President Tim Burga Discusses the State of the Labor Movement on NPR
Since the height of the pandemic, working people are realizing their collective power to protect them on the job and in providing a voice in wages, hours and benefits. In 2022, Gallup conducted a poll that shows unions are at an all-time high in favorability at 71%. That favorability is validated as workers are organizing into a union and winning elections in diverse sectors of the economy.
Ohio AFL-CIO President Tim Burga joined NPR's Anne Fisher and guests Lauren Kaori Gurley, labor reporter for The Washington Post and Michael LaFaive, Senior Director of Fiscal Policy, Mackinac Center for Public Policy to discuss the current state of the labor movement in Ohio and around the country.
In fact, Ohio ranked third in the country in the number of new union members, as 52,000 new workers became a part of organized labor in 2022.

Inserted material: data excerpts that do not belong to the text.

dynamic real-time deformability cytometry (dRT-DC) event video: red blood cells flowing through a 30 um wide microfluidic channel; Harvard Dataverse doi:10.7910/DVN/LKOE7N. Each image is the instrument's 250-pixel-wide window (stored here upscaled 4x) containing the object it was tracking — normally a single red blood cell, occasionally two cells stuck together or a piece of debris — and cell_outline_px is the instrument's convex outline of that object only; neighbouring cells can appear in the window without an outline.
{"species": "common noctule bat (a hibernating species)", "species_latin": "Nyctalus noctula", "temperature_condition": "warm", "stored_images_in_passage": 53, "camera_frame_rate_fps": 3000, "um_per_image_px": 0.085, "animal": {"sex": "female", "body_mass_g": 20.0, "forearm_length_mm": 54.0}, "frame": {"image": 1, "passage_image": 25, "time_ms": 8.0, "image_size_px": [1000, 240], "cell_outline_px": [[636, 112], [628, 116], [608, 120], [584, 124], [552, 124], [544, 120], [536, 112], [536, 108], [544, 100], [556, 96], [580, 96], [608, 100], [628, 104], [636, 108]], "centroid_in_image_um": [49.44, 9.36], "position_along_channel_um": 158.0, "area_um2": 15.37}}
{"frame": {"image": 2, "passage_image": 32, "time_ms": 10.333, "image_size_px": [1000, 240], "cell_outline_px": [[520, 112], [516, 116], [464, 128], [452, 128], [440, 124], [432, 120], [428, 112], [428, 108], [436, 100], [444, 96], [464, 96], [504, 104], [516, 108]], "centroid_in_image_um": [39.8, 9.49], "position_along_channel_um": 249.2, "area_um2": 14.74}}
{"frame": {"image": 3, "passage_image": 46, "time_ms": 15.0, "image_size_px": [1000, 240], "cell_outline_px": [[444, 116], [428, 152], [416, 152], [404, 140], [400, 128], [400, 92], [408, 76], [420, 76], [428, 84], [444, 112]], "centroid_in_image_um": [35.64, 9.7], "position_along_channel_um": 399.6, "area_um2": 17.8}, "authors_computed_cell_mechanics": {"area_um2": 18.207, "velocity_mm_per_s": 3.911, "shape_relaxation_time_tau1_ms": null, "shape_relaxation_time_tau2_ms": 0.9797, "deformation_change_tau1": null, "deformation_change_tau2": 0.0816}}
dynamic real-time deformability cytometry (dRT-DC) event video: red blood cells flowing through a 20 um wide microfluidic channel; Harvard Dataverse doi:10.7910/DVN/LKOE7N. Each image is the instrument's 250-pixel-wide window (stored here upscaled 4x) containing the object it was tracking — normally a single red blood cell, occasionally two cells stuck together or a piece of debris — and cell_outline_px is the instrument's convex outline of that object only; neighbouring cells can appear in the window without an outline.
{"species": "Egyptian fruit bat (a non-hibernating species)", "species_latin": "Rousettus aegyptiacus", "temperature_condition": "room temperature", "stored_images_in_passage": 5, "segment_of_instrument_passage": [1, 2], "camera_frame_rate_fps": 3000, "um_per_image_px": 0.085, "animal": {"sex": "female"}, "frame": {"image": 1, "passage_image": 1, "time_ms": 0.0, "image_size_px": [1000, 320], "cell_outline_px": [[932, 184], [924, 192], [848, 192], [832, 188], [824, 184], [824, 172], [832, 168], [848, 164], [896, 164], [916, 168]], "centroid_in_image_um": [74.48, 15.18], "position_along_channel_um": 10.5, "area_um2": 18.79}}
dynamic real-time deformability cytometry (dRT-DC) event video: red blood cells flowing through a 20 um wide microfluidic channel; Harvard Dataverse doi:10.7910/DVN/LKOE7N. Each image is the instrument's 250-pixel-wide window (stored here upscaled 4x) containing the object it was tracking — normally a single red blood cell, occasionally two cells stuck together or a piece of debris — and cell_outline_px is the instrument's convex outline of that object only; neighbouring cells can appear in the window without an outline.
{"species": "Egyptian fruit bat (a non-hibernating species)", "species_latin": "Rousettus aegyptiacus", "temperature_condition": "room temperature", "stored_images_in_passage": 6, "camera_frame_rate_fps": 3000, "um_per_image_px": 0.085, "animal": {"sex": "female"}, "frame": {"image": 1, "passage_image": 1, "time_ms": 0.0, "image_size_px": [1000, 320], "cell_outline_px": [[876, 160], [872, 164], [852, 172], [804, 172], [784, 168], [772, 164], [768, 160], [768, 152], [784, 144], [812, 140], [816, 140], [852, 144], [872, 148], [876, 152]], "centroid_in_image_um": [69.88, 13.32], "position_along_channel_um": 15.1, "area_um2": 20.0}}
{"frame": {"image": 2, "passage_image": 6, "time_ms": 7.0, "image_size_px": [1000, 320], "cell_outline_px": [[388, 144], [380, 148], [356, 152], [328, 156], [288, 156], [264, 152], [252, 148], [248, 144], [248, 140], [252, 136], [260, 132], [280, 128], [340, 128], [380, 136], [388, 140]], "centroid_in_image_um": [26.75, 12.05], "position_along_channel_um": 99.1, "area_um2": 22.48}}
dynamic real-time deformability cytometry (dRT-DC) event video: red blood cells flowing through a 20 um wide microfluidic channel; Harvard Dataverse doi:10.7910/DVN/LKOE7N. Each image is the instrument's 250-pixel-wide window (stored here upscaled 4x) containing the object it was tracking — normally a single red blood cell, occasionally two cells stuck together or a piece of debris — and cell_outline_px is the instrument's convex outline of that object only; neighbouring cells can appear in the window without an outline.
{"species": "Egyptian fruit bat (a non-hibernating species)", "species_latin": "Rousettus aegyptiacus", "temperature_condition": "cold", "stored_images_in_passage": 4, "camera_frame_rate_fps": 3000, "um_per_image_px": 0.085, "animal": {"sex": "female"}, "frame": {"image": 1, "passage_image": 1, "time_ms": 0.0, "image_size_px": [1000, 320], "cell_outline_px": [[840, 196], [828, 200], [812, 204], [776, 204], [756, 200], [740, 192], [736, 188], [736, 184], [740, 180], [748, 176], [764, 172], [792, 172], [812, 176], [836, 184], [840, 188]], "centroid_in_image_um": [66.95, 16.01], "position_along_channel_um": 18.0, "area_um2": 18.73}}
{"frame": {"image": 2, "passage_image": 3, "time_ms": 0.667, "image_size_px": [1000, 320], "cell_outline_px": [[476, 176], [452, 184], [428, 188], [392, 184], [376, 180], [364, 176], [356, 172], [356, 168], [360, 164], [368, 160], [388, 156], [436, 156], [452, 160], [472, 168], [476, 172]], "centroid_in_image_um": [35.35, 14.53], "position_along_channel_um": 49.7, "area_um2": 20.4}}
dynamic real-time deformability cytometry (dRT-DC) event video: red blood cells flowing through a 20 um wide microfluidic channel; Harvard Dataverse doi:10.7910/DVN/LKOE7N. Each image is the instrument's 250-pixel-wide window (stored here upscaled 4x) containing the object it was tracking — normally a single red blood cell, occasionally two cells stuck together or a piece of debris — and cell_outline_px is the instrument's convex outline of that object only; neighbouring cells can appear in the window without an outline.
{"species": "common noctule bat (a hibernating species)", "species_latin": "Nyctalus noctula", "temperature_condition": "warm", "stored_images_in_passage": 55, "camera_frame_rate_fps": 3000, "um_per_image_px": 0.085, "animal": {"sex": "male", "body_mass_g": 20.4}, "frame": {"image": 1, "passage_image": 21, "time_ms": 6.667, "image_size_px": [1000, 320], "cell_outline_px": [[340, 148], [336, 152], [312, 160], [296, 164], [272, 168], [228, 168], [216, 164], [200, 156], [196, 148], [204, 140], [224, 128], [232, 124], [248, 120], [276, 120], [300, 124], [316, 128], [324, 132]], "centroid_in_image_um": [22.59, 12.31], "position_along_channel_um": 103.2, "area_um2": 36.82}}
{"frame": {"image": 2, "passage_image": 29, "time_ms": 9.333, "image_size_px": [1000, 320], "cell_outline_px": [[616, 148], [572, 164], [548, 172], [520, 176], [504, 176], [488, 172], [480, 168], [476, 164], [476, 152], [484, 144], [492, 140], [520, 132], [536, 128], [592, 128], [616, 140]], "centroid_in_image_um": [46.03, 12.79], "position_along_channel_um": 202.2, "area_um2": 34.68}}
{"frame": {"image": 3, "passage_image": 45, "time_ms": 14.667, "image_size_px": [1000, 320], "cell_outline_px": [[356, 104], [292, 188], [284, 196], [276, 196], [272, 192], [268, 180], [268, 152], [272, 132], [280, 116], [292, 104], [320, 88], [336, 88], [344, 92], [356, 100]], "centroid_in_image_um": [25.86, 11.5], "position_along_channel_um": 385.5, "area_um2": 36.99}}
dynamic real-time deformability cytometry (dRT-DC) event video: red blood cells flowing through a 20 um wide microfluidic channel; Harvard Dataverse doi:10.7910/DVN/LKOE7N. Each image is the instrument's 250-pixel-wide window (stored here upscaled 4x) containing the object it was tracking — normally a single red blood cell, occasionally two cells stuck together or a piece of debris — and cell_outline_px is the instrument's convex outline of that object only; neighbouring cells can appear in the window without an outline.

"Unions play a vital role, whether it's bargaining for better wages, better working conditions or better scheduling. But also, in the event the worker and employer don't see eye-to-eye, you have a grievance procedure outlined in the collective bargaining agreement that frankly is good for both the worker and the employer. With laws to back up unionization, all workers and society at-large have benefited since the National Labor Relations Act was passed in the 1930s and since Ohio’s public employee collective bargaining law was codified in the 1980s," said Burga during the interview.